Centre for Epidemiology and Biostatistics, Melbourne School of Population and Global Health, The University of Melbourne, Parkville, Victoria, Australia.
Infect Dis Model. 2025 Jul 9;10(4):1307-1321. doi: 10.1016/j.idm.2025.07.003. eCollection 2025 Dec.

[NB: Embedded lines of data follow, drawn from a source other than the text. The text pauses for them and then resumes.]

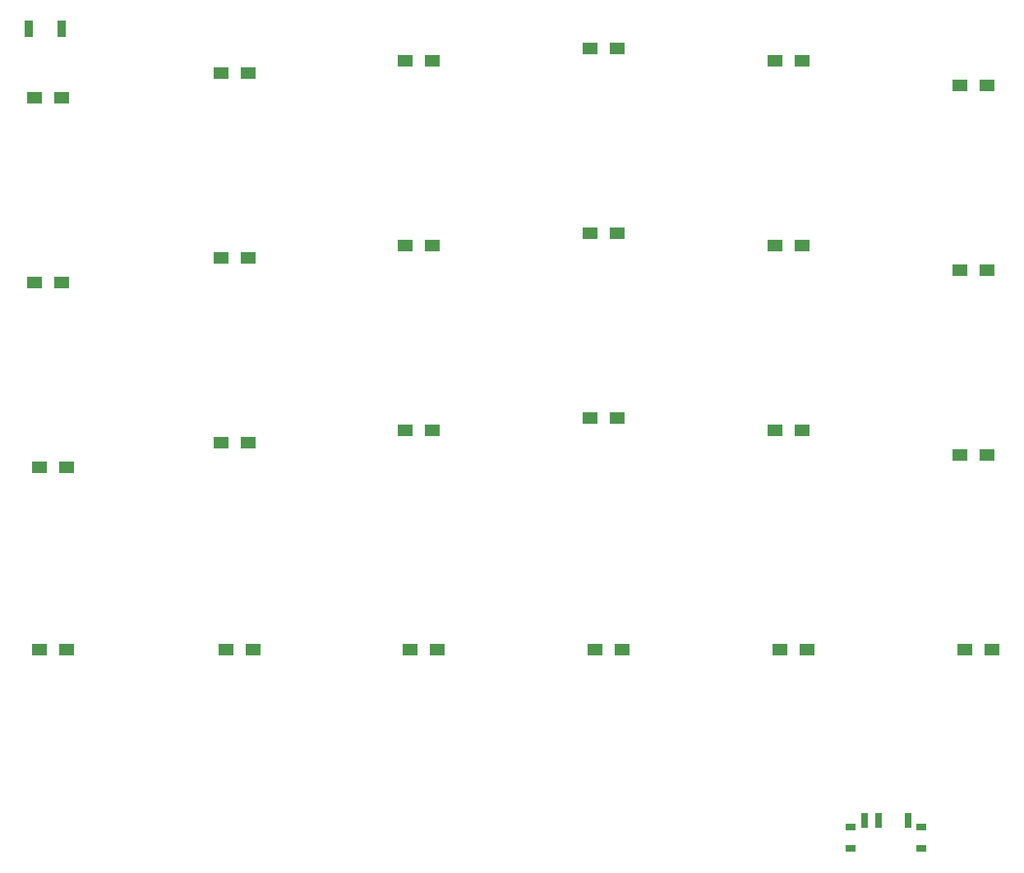
<source format=gbr>
G04 #@! TF.GenerationSoftware,KiCad,Pcbnew,(5.1.8-0-10_14)*
G04 #@! TF.CreationDate,2021-01-19T05:30:42-06:00*
G04 #@! TF.ProjectId,halfboard,68616c66-626f-4617-9264-2e6b69636164,rev?*
G04 #@! TF.SameCoordinates,Original*
G04 #@! TF.FileFunction,Paste,Bot*
G04 #@! TF.FilePolarity,Positive*
%FSLAX46Y46*%
G04 Gerber Fmt 4.6, Leading zero omitted, Abs format (unit mm)*
G04 Created by KiCad (PCBNEW (5.1.8-0-10_14)) date 2021-01-19 05:30:42*
%MOMM*%
%LPD*%
G01*
G04 APERTURE LIST*
%ADD10R,1.600000X1.200000*%
%ADD11R,0.700000X1.500000*%
%ADD12R,1.000000X0.800000*%
%ADD13R,0.900000X1.700000*%
G04 APERTURE END LIST*
D10*
G04 #@! TO.C, *
X143030303Y-53340000D03*
X145830303Y-53340000D03*
G04 #@! TD*
G04 #@! TO.C, *
X143030303Y-72390000D03*
X145830303Y-72390000D03*
G04 #@! TD*
G04 #@! TO.C, *
X143030303Y-91440000D03*
X145830303Y-91440000D03*
G04 #@! TD*
G04 #@! TO.C, *
X143538303Y-111490000D03*
X146338303Y-111490000D03*
G04 #@! TD*
G04 #@! TO.C, *
X124488303Y-111490000D03*
X127288303Y-111490000D03*
G04 #@! TD*
G04 #@! TO.C, *
X105438303Y-111490000D03*
X108238303Y-111490000D03*
G04 #@! TD*
G04 #@! TO.C, *
X86388303Y-111490000D03*
X89188303Y-111490000D03*
G04 #@! TD*
G04 #@! TO.C, *
X123980303Y-88900000D03*
X126780303Y-88900000D03*
G04 #@! TD*
G04 #@! TO.C, *
X123980303Y-69850000D03*
X126780303Y-69850000D03*
G04 #@! TD*
G04 #@! TO.C, *
X123980303Y-50800000D03*
X126780303Y-50800000D03*
G04 #@! TD*
G04 #@! TO.C, *
X104930303Y-49530000D03*
X107730303Y-49530000D03*
G04 #@! TD*
G04 #@! TO.C, *
X104930303Y-68580000D03*
X107730303Y-68580000D03*
G04 #@! TD*
G04 #@! TO.C, *
X104930303Y-87630000D03*
X107730303Y-87630000D03*
G04 #@! TD*
G04 #@! TO.C, *
X85880303Y-88900000D03*
X88680303Y-88900000D03*
G04 #@! TD*
G04 #@! TO.C, *
X85880303Y-69850000D03*
X88680303Y-69850000D03*
G04 #@! TD*
G04 #@! TO.C, *
X66887231Y-90170000D03*
X69687231Y-90170000D03*
G04 #@! TD*
G04 #@! TO.C, *
X67395231Y-111490000D03*
X70195231Y-111490000D03*
G04 #@! TD*
G04 #@! TO.C, *
X48130000Y-111490000D03*
X50930000Y-111490000D03*
G04 #@! TD*
G04 #@! TO.C, *
X48130000Y-92710000D03*
X50930000Y-92710000D03*
G04 #@! TD*
G04 #@! TO.C, *
X85880303Y-50800000D03*
X88680303Y-50800000D03*
G04 #@! TD*
G04 #@! TO.C, *
X66887231Y-52070000D03*
X69687231Y-52070000D03*
G04 #@! TD*
G04 #@! TO.C, *
X66887231Y-71120000D03*
X69687231Y-71120000D03*
G04 #@! TD*
G04 #@! TO.C, *
X47622000Y-73660000D03*
X50422000Y-73660000D03*
G04 #@! TD*
G04 #@! TO.C, *
X47622000Y-54610000D03*
X50422000Y-54610000D03*
G04 #@! TD*
D11*
G04 #@! TO.C, *
X137632000Y-129126000D03*
X134632000Y-129126000D03*
X133132000Y-129126000D03*
D12*
X139032000Y-131986000D03*
X131732000Y-131986000D03*
X131732000Y-129776000D03*
X139032000Y-129776000D03*
G04 #@! TD*
D13*
G04 #@! TO.C, *
X47068000Y-47498000D03*
X50468000Y-47498000D03*
G04 #@! TD*
M02*

</source>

As demonstrated during the COVID-19 pandemic, non-pharmaceutical interventions, such as case isolation, are an important element of pandemic response. The overall impact of case isolation on epidemic dynamics depends on a number of factors, including the timing of isolation relative to the onset of contagiousness for each individual instructed to isolate by public health authorities. While there is an extensive literature examining the importance of minimising the delay from exposure to direction to isolate in determining the impact of case isolation policy, less is known about how underlying epidemic dynamics may also contribute to that impact. Empirical observation and modelling studies have shown that, as an epidemic progresses, the distribution of viral loads among cases changes systematically. In principle, this may allow for more targeted and efficient isolation strategies to be implemented. Here, we describe a multi-scale agent-based model developed to investigate how isolation strategies that account for cases viral loads could be incorporated into policy. We compare the impact and efficiency of isolation strategies in which all cases, regardless of their viral load, are required to isolate to strategies in which some cases may be exempt from isolation. Our findings show that, following the epidemic peak, the vast majority of cases identified with a low viral load are in the declining phase of their infection and so contribute less to overall contagiousness. This observation prompts the question about the potential public health value of discontinuing isolation for such individuals. Our numerical investigation of this 'adaptive' strategy shows that exempting individuals with low viral loads from isolation following the epidemic peak leads to a modest increase in new infections. Surprisingly, it also leads to a in efficiency, as measured by the average number of infections averted per isolated case. Our findings therefore suggest caution in adopting such flexible or adaptive isolation policies. Our multi-scale modelling framework is sufficiently flexible to enable extensive numerical evaluation of more complex isolation strategies that incorporate more disease-specific biological and epidemiological features, supporting the development and evaluation of future public health pandemic response plans.
正如在新冠疫情期间所显示的那样,非药物干预措施,如病例隔离,是应对疫情的重要组成部分。病例隔离对疫情动态的总体影响取决于许多因素,包括相对于公共卫生当局指示隔离的每个个体的传染性开始时间的隔离时机。虽然有大量文献研究了在确定病例隔离政策的影响时尽量减少从接触到指示隔离的延迟的重要性,但对于潜在的疫情动态如何也可能促成这种影响却知之甚少。实证观察和建模研究表明,随着疫情的发展,病例之间病毒载量的分布会系统性地变化。原则上,这可能允许实施更有针对性和高效的隔离策略。在这里,我们描述了一个基于多尺度主体的模型,该模型旨在研究如何将考虑病例病毒载量的隔离策略纳入政策。我们比较了要求所有病例(无论其病毒载量如何)进行隔离的策略与一些病例可能免于隔离的策略的影响和效率。我们的研究结果表明,在疫情高峰之后,绝大多数病毒载量低的病例处于感染的下降阶段,因此对总体传染性的贡献较小。这一观察结果引发了关于对这类个体停止隔离的潜在公共卫生价值的问题。我们对这种“适应性”策略的数值研究表明,在疫情高峰之后免除病毒载量低的个体的隔离会导致新感染病例略有增加。令人惊讶的是,以每个隔离病例避免的平均感染数来衡量,这也会导致效率降低。因此,我们的研究结果表明在采用这种灵活或适应性隔离政策时要谨慎。我们的多尺度建模框架足够灵活,能够对纳入更多疾病特异性生物学和流行病学特征的更复杂隔离策略进行广泛的数值评估,支持未来公共卫生疫情应对计划的制定和评估。